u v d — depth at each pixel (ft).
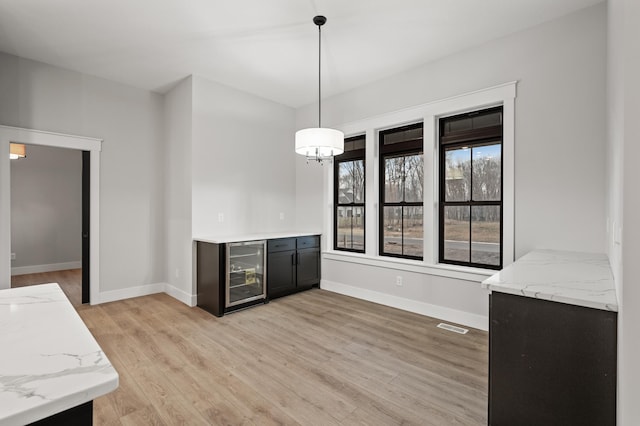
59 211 20.45
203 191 13.73
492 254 11.05
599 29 8.63
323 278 15.99
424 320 11.59
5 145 11.37
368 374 7.93
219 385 7.45
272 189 16.40
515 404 5.45
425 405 6.72
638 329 3.60
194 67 12.71
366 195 14.29
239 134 15.01
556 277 6.10
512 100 10.07
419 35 10.34
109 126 13.87
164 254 15.46
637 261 3.63
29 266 19.49
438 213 12.30
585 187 8.86
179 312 12.55
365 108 14.29
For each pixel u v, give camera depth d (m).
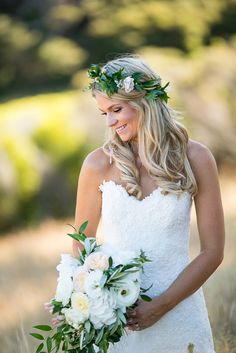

──────────

◆ What you have to do ◆
Exclude the pictures, and transcribe all of the material exactly.

◆ Answer to this problem ◆
u v d — depth at each pixel (ft).
59 211 20.45
203 191 13.73
492 254 11.05
599 29 8.63
323 278 15.99
424 320 11.59
5 145 11.37
368 374 7.93
219 385 7.45
272 189 16.40
515 404 5.45
425 405 6.72
638 329 3.60
194 67 12.71
366 195 14.29
239 134 15.01
556 277 6.10
512 100 10.07
419 35 10.34
109 126 13.87
164 254 15.46
637 261 3.63
29 266 19.49
438 213 12.30
585 187 8.86
179 312 12.55
365 108 14.29
For each pixel u v, give camera depth d (m).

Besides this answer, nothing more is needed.